The Real Housewives of Orange County season 2 episodes
| No. overall | No. in season | Title | Original release date |
| 9 | 1 | "The Housewives are Back!" | January 16, 2007 |
The ladies return for the second season premiere, and with Kimberly gone — a new housewife moves in.
| 10 | 2 | "Be Nice to the New Girl" | January 23, 2007 |
Vicki drives her family, friends and co-workers insane as she preps for a relaxing two-week cruise to Europe.
| 11 | 3 | "Watch Out Bitches!" | January 30, 2007 |
Lauri buys a conservative black dress to go to a Republican fund raiser at the St. Regis Hotel.
| 12 | 4 | "Relationships Are Better Than Your Head" | February 6, 2007 |
Unresolved tension between Jo and Lauri stemming from Lauri's relationship with Slade comes to a head.
| 13 | 5 | "Stranger in Your House" | February 13, 2007 |
Jeana welcomes a strange house guest into her home when Shane invites a girl he met on the Internet to come spend a few days with them.
| 14 | 6 | "Studio, Jewelry, and Babies" | February 20, 2007 |
Jo has her first studio taping and encounters some difficulties. She blames it on her love of coffee, but it is later revealed that her dependence on Slade is causing the problems. Tammy has locked her youngest daughter out of the house to prevent her from throwing a party. The girl manages to sneak in and throw a party, but she cleans up after it, leaving no trace. Both of Tammy's daughters go for a horse ride and try to convince their father to buy them a horse. When Lauri walks out of a photo shoot for the O.C. housewives, she discovers that her fiancé has bought her a new car. Lauri and her business partner start working on their jewelry while she looks for an investor. Jeana and Vicki go on a cooking-themed girls' night out and have a good time. Jeana's daughter misses her boyfriend, who is at college, and her brother Shane teases her about it.

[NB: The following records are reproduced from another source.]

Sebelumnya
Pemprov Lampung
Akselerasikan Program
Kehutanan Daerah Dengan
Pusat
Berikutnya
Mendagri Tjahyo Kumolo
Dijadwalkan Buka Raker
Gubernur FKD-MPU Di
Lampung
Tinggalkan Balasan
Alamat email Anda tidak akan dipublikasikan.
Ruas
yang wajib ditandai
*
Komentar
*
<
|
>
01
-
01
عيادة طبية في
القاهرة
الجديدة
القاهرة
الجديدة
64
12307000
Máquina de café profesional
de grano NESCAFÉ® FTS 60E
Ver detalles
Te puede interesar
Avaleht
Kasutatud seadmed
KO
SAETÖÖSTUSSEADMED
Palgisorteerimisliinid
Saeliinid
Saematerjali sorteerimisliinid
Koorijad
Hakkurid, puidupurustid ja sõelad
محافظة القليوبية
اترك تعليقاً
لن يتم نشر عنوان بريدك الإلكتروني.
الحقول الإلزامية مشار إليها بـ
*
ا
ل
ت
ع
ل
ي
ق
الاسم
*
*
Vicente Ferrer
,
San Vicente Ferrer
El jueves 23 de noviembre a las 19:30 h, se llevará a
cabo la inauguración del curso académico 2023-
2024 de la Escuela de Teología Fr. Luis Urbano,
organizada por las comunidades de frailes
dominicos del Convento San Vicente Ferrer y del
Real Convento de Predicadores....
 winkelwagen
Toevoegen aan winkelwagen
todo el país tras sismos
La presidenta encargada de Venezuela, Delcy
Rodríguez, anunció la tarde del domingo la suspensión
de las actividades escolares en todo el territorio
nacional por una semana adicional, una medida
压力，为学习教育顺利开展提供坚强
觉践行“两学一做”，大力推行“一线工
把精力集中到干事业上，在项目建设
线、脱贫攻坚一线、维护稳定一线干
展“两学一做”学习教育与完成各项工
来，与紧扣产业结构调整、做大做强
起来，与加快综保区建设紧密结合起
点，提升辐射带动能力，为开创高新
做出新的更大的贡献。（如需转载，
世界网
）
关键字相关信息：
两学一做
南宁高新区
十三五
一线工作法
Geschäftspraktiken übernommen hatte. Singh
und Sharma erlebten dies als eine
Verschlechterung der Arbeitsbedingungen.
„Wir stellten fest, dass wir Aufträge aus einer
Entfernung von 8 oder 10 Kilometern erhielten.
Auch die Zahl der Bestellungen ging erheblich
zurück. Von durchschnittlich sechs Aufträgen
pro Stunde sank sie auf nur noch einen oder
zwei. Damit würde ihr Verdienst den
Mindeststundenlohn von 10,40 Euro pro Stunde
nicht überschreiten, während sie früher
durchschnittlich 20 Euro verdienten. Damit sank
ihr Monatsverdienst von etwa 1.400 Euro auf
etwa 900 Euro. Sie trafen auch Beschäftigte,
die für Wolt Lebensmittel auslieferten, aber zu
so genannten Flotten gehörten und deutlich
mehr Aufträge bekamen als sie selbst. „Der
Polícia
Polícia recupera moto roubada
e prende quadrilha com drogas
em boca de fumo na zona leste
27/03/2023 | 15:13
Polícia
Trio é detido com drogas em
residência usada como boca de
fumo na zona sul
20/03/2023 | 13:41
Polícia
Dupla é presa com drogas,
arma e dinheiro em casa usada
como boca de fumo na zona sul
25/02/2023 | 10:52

| 15 | 7 | "Jo Jo the Housewife" | February 27, 2007 |
Colton and Kara prepare for the new school year by buying new clothes, while Jeane hires a dog trainer to tame their dogs, who are still out of control. Jo tells Slade she's moving to L.A. Tammy, tired of being single, starts dating once again. The ladies, excluding Jo, visit an astrologer and are amazed how accurate their readings are.
| 16 | 8 | "Birthday Sex" | March 6, 2007 |
It is Jeana's birthday and no husband but Vicki's husband Don comes at least. And the rest of the Orange County girls are not pleased with Jeana's husband. Jo has a big meeting with a record company about her first single. The teens of Orange County are 'Angels' for Tammy's ex husband's new sport drink.
| 17 | 9 | "Finale" | March 13, 2007 |
Jo gets dumped by her boyfriend Slade. Lauri gets a ring. Lauri's son Josh moves into the town house next season but "breaks house rules" and is kicked out and then moved into Lauri's new husband's ex-wife's house.
| 18 | 10 | "Real Housewives Confess: A Watch What Happens Special" | March 20, 2007 |
The housewives get together to discuss Season 2 and update us on the recent events from behind the scenes.